Serious Websites Need Serious Test Environments

For any serious production web site, I sincerely recommend having four different environments in which newly developed features as well as existing, old featues are tested: development, testing, staging and production.

Development Environment

Each developer should have (and normally always have) a software/server stack that is a bare minimum of running the web site application. This normally includes a database and application/web server.

Systems, such as Escenic systems, will require other server components to be present as well, such as LDAP and cache servers, however some developers may choose to not have these installed if or when they're not working on components which doesn't require them to function.

Suggested architecture

Each developer has his/her own database and web/application server. Many like virtal servers running on the development machines for easy re-use, however I'm in favour of natively locally installed components for minimal memory/CPU footprint.

Testing Environment

The purpose of the testing environment is to be able to frequrently test your latest builds of your portal software.

This environment needs only one host and may very well be virtualised, but must feature all the server components that production has, with the notable exceptions of things like memory caches and native library wrappers which improve performance of your application but are not required to make all the features work.

Suggested architecture

One host running all server components. Daily or weekly deployment of the latest code.

Staging Environment

The purpose of the staging environment, is to enable you to see how your new features will look and act when going live, and even more importantly, to debug any problem you encounter with your website in production without inteferring with your existing users in any way.

This environment should be as similar as possible to the prodcution environment. The only exceptions I'd say you don't need are the full number of web facing servers.

This means that you need the same kind of load balancer in your staging environment as your production environment. If you don't have this, the environment is not similar enough to debug all scenarios that your production environment will encounter.

Database redundancy is something that many folks would let out in a staging environment, for reasons I can well understand. However, if you encounter database replication problems in production, there is no place you can debug this - except, well, in production. So again, I'd recommend that you also have this redundancy in the staging environment. But of course, it depends on how mission critical you believe your web site is, as well as your budget, server space and so on.

Another comment about the staging environment: since it's to ressemble your real environment, the machines need to be so as well.
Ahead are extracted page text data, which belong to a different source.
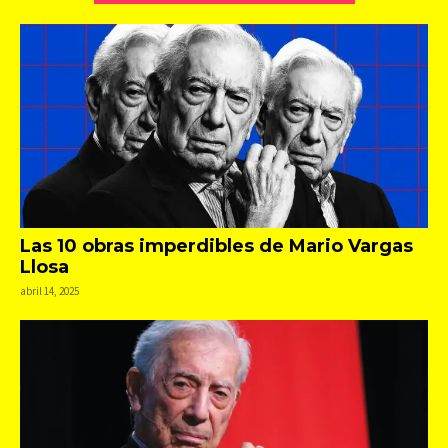
Las 10 obras imperdibles de Mario Vargas
Llosa
abril 14, 2025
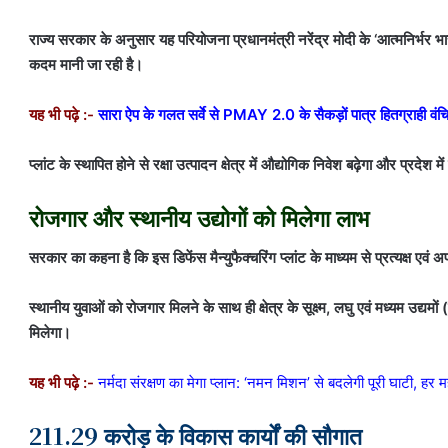
राज्य सरकार के अनुसार यह परियोजना प्रधानमंत्री नरेंद्र मोदी के ‘आत्मनिर्भर भार
कदम मानी जा रही है।
यह भी पढ़े :-
सारा ऐप के गलत सर्वे से PMAY 2.0 के सैकड़ों पात्र हितग्राही व
प्लांट के स्थापित होने से रक्षा उत्पादन क्षेत्र में औद्योगिक निवेश बढ़ेगा और प्रदे
रोजगार और स्थानीय उद्योगों को मिलेगा लाभ
सरकार का कहना है कि इस डिफेंस मैन्युफैक्चरिंग प्लांट के माध्यम से प्रत्यक्ष एवं अ
स्थानीय युवाओं को रोजगार मिलने के साथ ही क्षेत्र के सूक्ष्म, लघु एवं मध्यम उद्य
मिलेगा।
यह भी पढ़े :-
नर्मदा संरक्षण का मेगा प्लान: ‘नमन मिशन’ से बदलेगी पूरी घाटी, हर 
211.29 करोड़ के विकास कार्यों की सौगात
If you're not using virtualisation in production, don't do it in staging either. I've had customers desperately wanting to debug I/O problems they face in production, but are left up the creek without a paddle since they don't have a staging environment which features a credible test environment for them.

I cannot stress this enough: having a real, credible, trustworthy staging environment is a sound investment for your company.

The staging environment should also have real content and not test content. Many bugs on your web site will be triggered because of the particularities of the content produced/presented or the way the site is used. Hence, to catch these bugs, be sure to populate your staging environment with real content. One way of doing this, is to do weekly database imports from the production environment.

Suggested architecture

Load balancer, real hosts (if your production environment uses this), two DBs, two cache servers and two web/application servers. Deployment of RCs of your portal software, i.e. not that often.

Production Environment

The environment serving your website. Whateveer site you have, you should at least have: a load balancer, two cache servers, two web and/or application servers and two database servers.

Since the usage scenario is very different of the web facing servers and that of the application server and database servers, I recommend having these components on physcially separated hosts. This way, you can tweak the OS on the different hosts to specially cater for the server software running on it. See e.g. my article on optimising the TCP connection handling for an example of this.

All critical services, such as the DB, should have a virtual IP (VIP) with a heartbeat checking the availbility of those servers and shifting the VIP to the hot standby server for that component.